(Source records)

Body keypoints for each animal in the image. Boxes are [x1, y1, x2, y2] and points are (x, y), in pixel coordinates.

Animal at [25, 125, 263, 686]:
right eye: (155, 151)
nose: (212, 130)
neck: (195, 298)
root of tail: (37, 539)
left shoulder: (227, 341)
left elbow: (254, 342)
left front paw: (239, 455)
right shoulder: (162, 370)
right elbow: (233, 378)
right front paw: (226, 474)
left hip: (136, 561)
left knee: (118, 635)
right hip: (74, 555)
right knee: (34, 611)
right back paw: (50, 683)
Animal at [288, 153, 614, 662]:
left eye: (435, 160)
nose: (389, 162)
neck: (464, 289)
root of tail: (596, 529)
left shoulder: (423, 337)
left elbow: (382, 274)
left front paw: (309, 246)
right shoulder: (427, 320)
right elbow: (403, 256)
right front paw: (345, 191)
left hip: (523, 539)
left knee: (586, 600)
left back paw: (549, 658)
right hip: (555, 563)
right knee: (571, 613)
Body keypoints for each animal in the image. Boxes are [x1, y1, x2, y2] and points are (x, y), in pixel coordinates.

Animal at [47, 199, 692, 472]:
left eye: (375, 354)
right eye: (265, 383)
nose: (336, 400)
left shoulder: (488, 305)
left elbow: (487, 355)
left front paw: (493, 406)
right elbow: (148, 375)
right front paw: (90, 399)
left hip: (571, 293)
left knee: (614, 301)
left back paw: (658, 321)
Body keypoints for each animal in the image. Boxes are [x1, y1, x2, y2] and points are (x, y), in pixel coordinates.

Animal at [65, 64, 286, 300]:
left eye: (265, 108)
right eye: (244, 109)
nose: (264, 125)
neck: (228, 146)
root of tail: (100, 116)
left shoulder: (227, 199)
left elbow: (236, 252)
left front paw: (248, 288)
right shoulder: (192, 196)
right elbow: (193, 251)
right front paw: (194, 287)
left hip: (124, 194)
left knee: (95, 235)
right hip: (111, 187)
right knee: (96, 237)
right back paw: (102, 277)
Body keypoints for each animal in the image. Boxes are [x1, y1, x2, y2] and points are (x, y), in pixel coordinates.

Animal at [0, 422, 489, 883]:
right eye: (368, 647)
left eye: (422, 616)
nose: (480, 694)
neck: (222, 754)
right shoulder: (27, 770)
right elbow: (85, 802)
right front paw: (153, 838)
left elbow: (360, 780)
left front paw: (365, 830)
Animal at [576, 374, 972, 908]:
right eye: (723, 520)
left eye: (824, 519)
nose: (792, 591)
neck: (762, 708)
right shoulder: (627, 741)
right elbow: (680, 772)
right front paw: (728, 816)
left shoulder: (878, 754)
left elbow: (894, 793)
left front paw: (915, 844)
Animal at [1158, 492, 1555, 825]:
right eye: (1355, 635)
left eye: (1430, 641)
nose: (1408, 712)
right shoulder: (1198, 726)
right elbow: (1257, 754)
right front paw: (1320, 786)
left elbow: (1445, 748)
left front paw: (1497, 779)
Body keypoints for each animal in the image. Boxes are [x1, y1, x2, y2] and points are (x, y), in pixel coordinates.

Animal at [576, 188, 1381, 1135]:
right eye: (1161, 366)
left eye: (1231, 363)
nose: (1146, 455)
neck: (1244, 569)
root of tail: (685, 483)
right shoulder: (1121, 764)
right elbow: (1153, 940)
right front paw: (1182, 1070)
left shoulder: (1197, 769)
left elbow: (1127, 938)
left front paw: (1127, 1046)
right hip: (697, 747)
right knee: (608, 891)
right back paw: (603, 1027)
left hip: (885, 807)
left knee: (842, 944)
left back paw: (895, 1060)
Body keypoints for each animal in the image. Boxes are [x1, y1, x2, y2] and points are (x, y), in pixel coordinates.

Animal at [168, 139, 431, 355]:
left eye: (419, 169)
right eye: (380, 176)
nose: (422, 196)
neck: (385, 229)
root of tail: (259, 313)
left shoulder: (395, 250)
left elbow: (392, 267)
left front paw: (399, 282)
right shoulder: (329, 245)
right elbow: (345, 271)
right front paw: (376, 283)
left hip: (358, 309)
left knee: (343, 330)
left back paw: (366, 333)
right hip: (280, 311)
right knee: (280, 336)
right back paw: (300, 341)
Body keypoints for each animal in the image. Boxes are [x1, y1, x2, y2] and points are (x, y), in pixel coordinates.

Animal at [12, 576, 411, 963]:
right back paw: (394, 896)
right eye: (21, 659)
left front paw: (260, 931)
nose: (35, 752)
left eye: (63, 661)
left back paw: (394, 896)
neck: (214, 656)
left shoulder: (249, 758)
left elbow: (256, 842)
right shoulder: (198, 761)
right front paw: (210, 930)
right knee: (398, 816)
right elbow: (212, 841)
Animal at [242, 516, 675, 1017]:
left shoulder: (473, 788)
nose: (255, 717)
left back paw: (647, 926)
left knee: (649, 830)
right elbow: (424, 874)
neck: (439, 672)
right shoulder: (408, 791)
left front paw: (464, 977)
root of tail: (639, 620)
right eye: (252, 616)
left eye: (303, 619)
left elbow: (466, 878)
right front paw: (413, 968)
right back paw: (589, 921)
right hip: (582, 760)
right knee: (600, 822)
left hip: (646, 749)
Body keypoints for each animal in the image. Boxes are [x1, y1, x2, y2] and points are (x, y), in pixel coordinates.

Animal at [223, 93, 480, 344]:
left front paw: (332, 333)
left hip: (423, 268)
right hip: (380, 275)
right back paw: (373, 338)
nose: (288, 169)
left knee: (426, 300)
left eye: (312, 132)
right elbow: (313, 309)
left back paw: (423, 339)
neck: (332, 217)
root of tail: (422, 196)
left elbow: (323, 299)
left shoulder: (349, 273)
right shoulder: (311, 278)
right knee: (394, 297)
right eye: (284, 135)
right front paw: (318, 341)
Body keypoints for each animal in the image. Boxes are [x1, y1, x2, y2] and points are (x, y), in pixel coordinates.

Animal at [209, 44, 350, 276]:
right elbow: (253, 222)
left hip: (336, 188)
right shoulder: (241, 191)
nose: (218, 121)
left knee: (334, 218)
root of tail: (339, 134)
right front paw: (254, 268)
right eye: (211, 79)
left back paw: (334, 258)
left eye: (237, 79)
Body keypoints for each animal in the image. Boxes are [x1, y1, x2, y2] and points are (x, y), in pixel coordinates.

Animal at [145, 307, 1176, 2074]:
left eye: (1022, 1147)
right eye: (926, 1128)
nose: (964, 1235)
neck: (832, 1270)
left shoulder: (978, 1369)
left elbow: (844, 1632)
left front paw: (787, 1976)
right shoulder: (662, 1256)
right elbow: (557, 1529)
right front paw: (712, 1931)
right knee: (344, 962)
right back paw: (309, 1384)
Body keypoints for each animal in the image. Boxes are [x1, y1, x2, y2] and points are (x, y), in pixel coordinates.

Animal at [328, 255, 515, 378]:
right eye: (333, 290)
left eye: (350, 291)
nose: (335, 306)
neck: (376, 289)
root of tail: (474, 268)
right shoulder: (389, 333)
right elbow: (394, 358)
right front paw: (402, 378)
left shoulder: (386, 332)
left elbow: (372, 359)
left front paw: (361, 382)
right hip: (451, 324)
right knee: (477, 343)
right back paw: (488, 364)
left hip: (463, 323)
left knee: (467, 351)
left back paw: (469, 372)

(End Source records)

*What is needed*: In the records above, the line with "left front paw: (365, 830)" marks the start and the line with "nose: (1408, 712)" marks the end; copy that stretch exactly, both lines included, and nothing else.

*Result of this task*:
left front paw: (365, 830)
Animal at [576, 374, 972, 908]:
right eye: (723, 520)
left eye: (824, 519)
nose: (792, 591)
neck: (762, 708)
right shoulder: (627, 741)
right elbow: (680, 772)
right front paw: (728, 816)
left shoulder: (878, 754)
left elbow: (894, 793)
left front paw: (915, 844)
Animal at [1158, 492, 1555, 825]:
right eye: (1355, 635)
left eye: (1430, 641)
nose: (1408, 712)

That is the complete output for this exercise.